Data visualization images
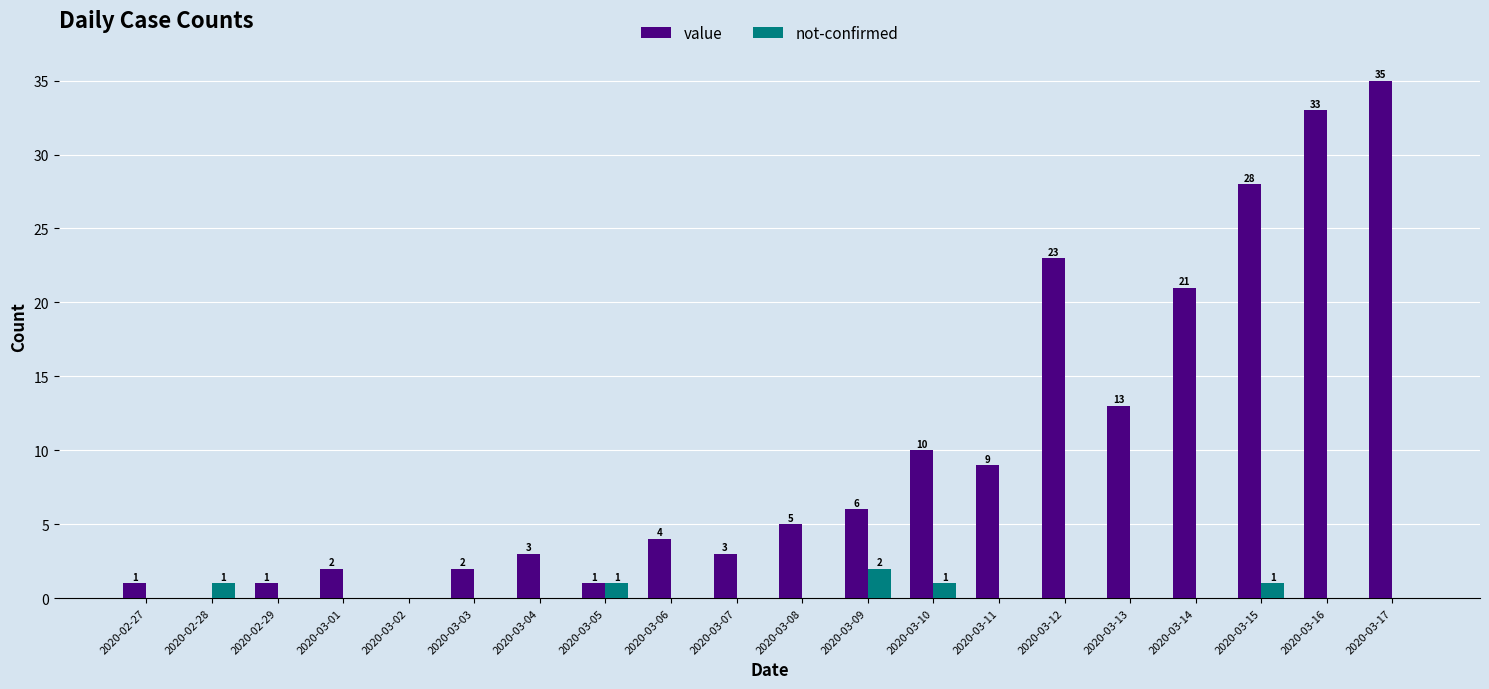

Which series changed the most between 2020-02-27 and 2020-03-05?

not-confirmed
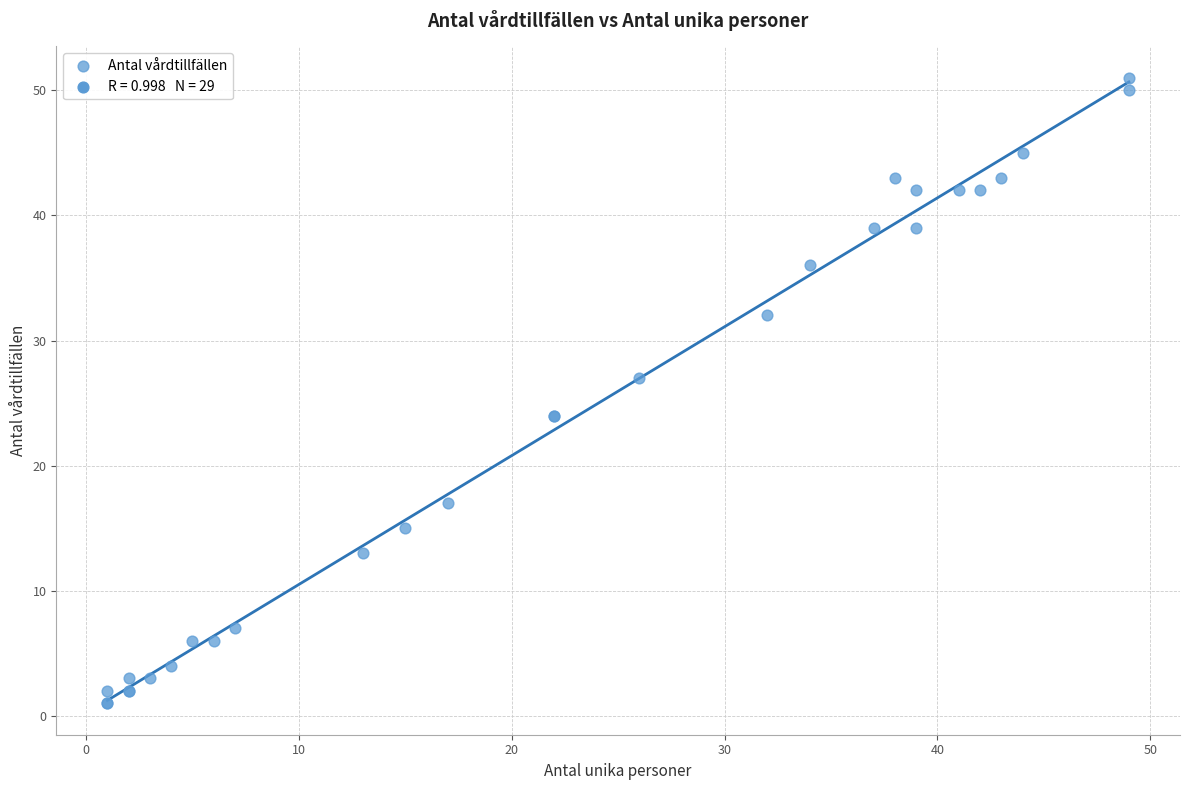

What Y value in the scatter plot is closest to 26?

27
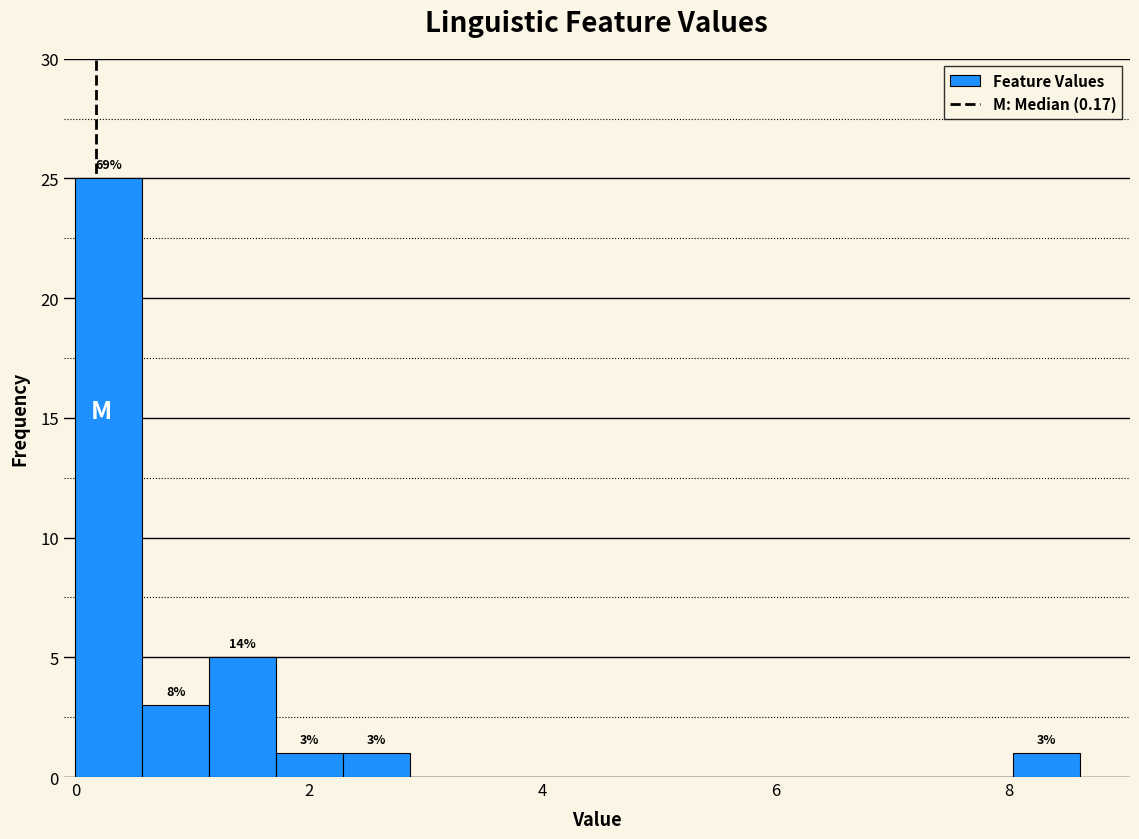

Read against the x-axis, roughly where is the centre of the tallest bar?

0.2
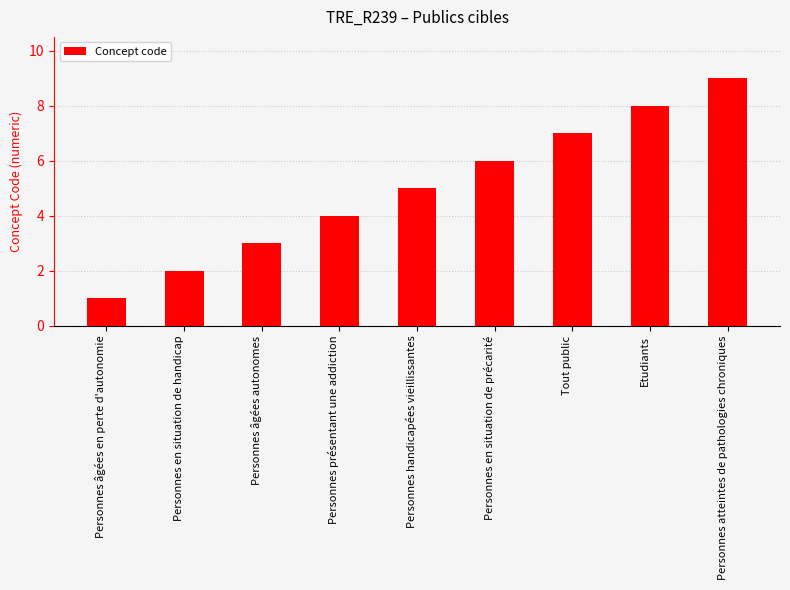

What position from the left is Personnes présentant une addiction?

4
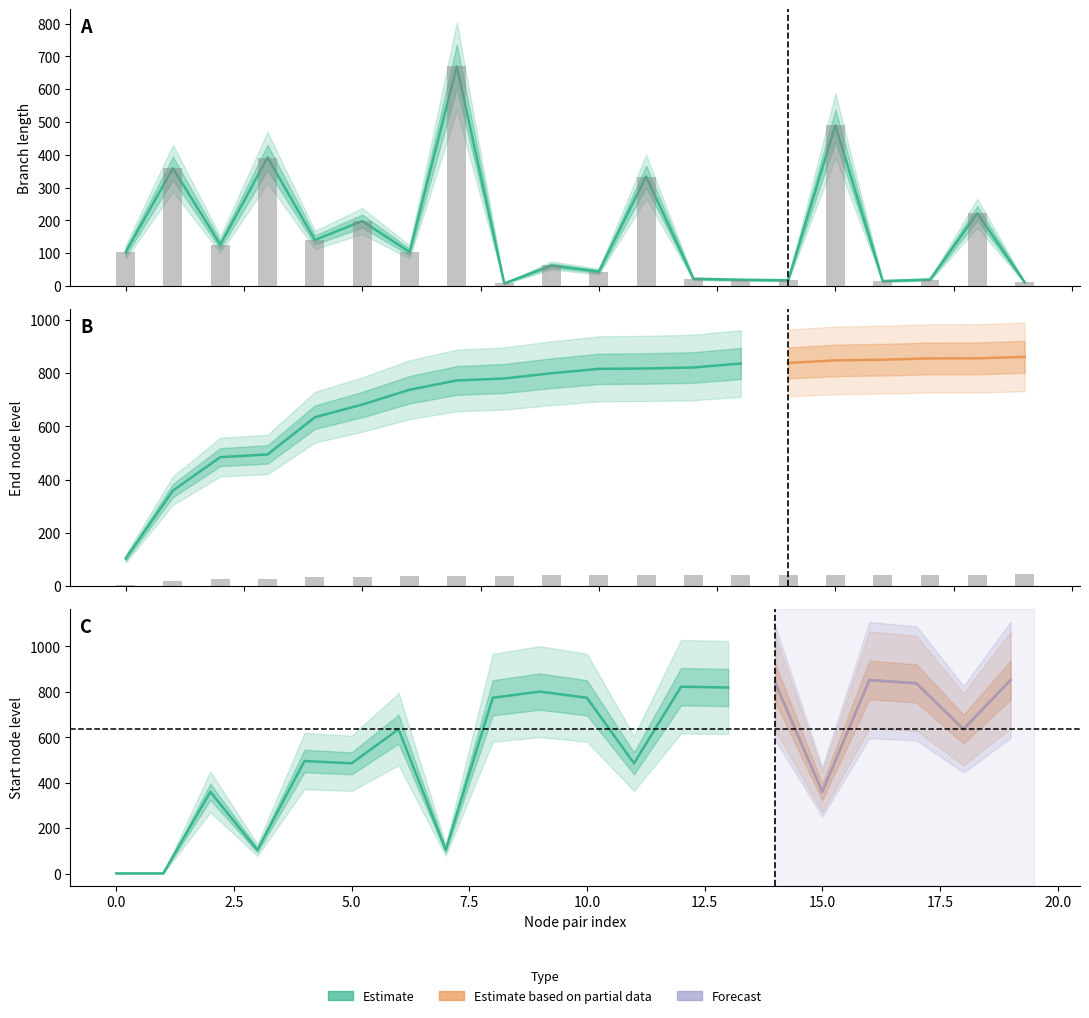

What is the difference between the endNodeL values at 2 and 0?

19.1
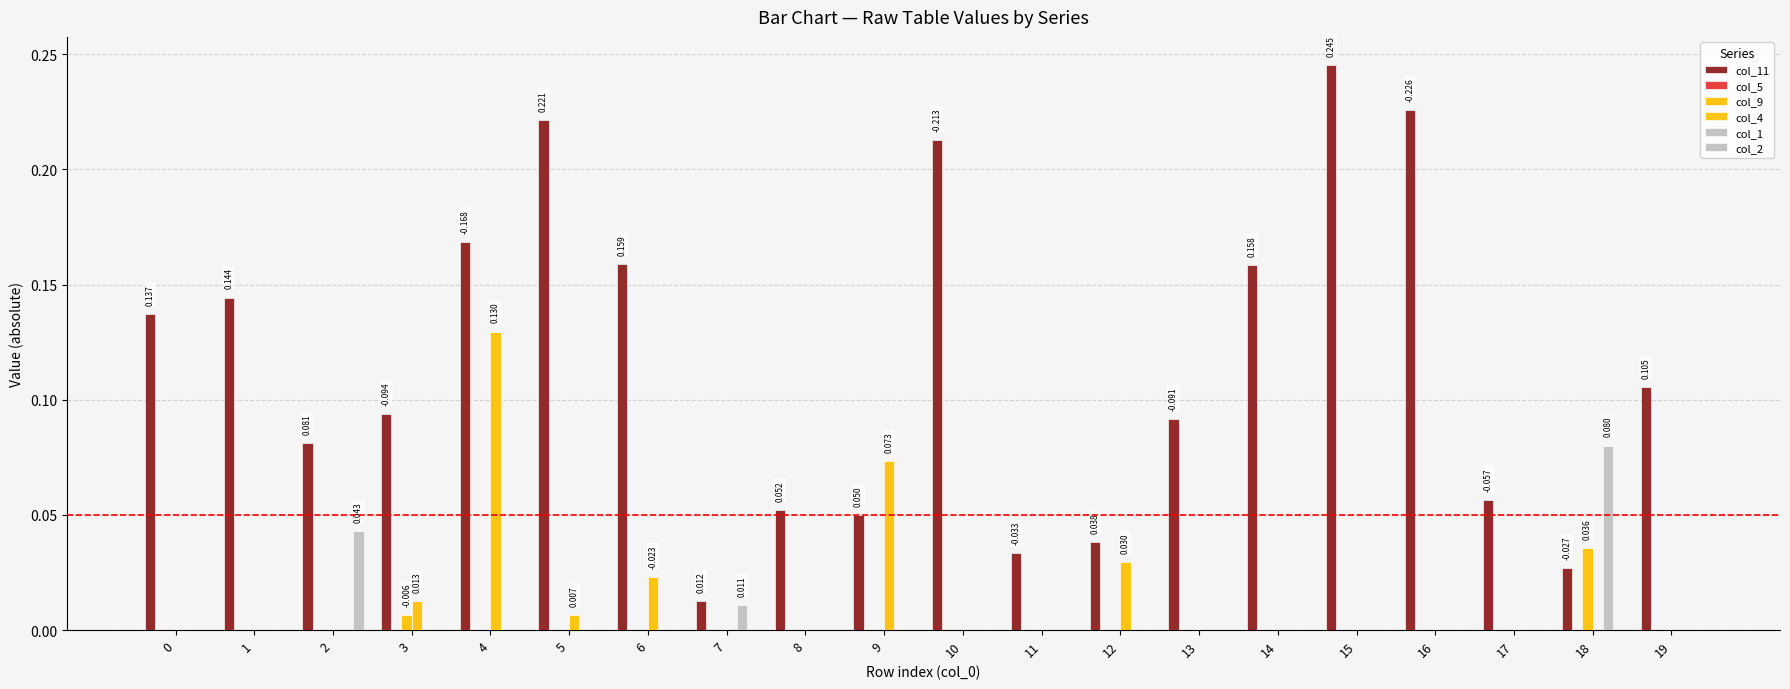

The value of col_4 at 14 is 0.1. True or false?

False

▶ **Your assignment**: Lay out every line of the entries above as a numbered list. Skip the blank lines and leave the pictures out.

▶ **Answer to the problem**:
1. Which series changed the most between 2020-02-27 and 2020-03-05?
2. not-confirmed
3. What Y value in the scatter plot is closest to 26?
4. 27
5. Read against the x-axis, roughly where is the centre of the tallest bar?
6. 0.2
7. What position from the left is Personnes présentant une addiction?
8. 4
9. What is the difference between the endNodeL values at 2 and 0?
10. 19.1
11. The value of col_4 at 14 is 0.1. True or false?
12. False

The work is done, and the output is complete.